In spite of the revenue increases, operating income for the division fell 1 percent to $3.3 billion. The company attributed this wholly to the LinkedIn purchase: operating expenses were up 14 percent as a result of Microsoft buying the professional social network, and this caused operating income to drop 6 percent.

Intelligent Cloud revenue was up 8 percent to $6.86 billion. SErver products and cloud services revenue was up 12 percent, thanks to double digits growth in subscriptions, and Azure revenue was up 93 percent. Not for the first time, compute usage on Azure was described as more than doubling year on year. Enterprise Services revenue dropped, however, by 4 percent, due to a decline in custom support agreements for Windows Server 2003.

This shift in revenue from Enterprise Services to cloud services saw gross margin go up by 2 percent. Operating expenses, however, grew by 12 percent, attributed to investments in cloud engineering, sales capacity, and developer outreach. Overall, operating income for the division was down 7 percent, to $2.4 billion.

More Personal Computing held the surprises. Revenue overall was down 5 percent to $11.8 billion. This overall fall was because of the collapse of phone revenue (down 81 percent year on year) and Xbox price cuts and lower sales. But there were many gains: Windows OEM revenue was up 6 percent for Pro SKUs and 5 percent for non-Pro SKUs. This is driven by sales of Windows preinstalls on PCs, and that growth outperformed the PC market. Enterprise Windows subscriptions and related revenue were also up, by 5 percent. Although overall gaming revenue was down 3 percent, Xbox software and subscription revenue was up 18 percent, with Microsoft reaching $1 billion of transactions in the busy Christmas quarter. Xbox Live monthly active users also hit a record high of 55 million, representing 15 percent growth.

As bad as the phone situation is, Microsoft's other foray into hardware, Surface, seems to be doing rather better. Revenue was down ever so slightly, falling 2 percent to $1.3 billion. That's a 2 percent fall even though the Surface Pro 4 was not refreshed at all, and the Surface Book saw only a minor upgrade with the introduction of the high price Performance Base. The rollout of the Performance Base was also very narrow, with sales substantially limited to US markets. Microsoft did introduce one all new piece of hardware in the quarter, the Surface Studio, but again, this was a US-only release, and availability during 2016 was severely limited. The lack of updates didn't appear to discourage buyers, and gross margin went up 6 percent due to a shift in purchases from the Surface 3 to Surface Pro 4 and Surface Book.

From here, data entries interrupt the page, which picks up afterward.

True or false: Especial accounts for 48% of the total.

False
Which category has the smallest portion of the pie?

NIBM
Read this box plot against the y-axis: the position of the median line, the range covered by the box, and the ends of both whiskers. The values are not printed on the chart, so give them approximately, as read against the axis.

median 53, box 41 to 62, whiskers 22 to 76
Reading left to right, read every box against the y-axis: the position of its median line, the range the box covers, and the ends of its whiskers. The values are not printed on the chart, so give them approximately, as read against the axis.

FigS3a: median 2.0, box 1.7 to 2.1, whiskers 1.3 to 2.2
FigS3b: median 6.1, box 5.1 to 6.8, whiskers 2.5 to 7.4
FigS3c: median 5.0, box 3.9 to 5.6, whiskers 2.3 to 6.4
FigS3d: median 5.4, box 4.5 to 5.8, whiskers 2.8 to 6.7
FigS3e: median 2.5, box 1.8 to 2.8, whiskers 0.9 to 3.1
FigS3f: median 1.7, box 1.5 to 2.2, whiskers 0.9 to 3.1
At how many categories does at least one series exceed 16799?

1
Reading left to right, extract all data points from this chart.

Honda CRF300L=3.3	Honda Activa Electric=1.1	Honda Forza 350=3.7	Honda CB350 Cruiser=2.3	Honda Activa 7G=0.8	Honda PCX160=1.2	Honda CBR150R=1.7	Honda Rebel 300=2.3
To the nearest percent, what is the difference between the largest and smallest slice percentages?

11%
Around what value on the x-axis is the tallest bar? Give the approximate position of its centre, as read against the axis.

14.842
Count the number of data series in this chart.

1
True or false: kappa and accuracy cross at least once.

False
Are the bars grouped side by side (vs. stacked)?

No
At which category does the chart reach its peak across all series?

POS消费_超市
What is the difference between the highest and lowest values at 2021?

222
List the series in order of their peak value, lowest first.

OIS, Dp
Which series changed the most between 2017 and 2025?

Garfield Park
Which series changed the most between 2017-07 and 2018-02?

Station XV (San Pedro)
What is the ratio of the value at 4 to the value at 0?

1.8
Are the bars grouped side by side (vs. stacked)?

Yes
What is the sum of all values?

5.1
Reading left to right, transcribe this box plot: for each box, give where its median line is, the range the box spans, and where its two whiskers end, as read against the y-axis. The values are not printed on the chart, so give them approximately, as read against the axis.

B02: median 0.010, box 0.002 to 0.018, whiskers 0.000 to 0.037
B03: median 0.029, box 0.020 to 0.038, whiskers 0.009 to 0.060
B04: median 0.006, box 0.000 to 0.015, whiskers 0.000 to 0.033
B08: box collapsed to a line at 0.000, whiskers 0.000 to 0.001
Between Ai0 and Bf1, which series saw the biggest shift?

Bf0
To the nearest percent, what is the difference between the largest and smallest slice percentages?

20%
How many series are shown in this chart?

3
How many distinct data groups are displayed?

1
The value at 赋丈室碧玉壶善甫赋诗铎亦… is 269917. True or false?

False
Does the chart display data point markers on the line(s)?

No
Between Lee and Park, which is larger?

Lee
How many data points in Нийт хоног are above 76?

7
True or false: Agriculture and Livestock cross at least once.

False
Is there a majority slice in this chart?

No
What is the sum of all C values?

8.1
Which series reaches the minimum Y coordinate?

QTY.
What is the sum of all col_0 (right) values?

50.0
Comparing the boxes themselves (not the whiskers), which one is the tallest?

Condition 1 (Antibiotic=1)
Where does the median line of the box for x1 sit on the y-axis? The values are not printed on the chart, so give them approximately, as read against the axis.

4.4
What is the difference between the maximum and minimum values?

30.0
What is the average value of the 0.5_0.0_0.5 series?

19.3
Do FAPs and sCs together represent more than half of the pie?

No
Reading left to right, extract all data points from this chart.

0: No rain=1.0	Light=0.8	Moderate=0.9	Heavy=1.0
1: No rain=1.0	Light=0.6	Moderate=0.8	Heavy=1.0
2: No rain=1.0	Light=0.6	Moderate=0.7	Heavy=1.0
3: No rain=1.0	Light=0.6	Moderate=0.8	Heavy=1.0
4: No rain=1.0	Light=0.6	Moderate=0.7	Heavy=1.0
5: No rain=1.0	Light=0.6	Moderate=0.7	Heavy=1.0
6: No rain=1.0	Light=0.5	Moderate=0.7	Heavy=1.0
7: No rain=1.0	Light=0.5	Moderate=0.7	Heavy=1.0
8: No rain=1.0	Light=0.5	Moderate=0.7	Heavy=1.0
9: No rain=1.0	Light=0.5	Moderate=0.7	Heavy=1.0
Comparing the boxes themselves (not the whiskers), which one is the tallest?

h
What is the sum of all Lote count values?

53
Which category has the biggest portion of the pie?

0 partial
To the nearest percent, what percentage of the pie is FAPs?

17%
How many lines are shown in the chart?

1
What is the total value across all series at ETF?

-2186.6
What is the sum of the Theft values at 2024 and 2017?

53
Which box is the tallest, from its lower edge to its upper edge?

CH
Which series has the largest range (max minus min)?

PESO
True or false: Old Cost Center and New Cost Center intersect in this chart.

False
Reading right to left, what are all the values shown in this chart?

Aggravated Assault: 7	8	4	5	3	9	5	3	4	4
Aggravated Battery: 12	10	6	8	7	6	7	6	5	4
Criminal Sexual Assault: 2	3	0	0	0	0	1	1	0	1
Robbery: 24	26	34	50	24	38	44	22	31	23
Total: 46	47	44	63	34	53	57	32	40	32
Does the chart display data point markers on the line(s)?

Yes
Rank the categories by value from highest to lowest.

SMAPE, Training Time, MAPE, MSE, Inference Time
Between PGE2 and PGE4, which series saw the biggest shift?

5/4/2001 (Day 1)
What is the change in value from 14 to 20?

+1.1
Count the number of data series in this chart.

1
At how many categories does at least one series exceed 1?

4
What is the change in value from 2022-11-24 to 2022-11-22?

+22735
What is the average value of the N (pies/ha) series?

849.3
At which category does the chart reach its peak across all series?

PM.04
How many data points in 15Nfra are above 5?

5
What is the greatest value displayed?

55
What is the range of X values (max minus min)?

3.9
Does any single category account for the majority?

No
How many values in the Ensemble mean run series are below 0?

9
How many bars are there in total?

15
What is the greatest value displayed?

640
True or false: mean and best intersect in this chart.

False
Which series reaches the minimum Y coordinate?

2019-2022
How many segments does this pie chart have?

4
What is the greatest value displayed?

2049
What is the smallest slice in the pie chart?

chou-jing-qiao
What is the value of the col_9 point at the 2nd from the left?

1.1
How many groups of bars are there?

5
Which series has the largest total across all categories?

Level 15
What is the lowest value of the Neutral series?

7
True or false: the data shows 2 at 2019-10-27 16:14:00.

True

Search revenue also continued its steady growth, up 10 percent due to a greater number of searches, with each search yielding more revenue.

Operating income for the division rose 33 percent to $2.5 billion. The growth in Windows and search improved gross margin dollars by 3 percent, and operating expenses dropped 12 percent. Compared to a year ago, phone expenses and Surface marketing expenses were both down, and this quarter last year also included a one-time legal settlement.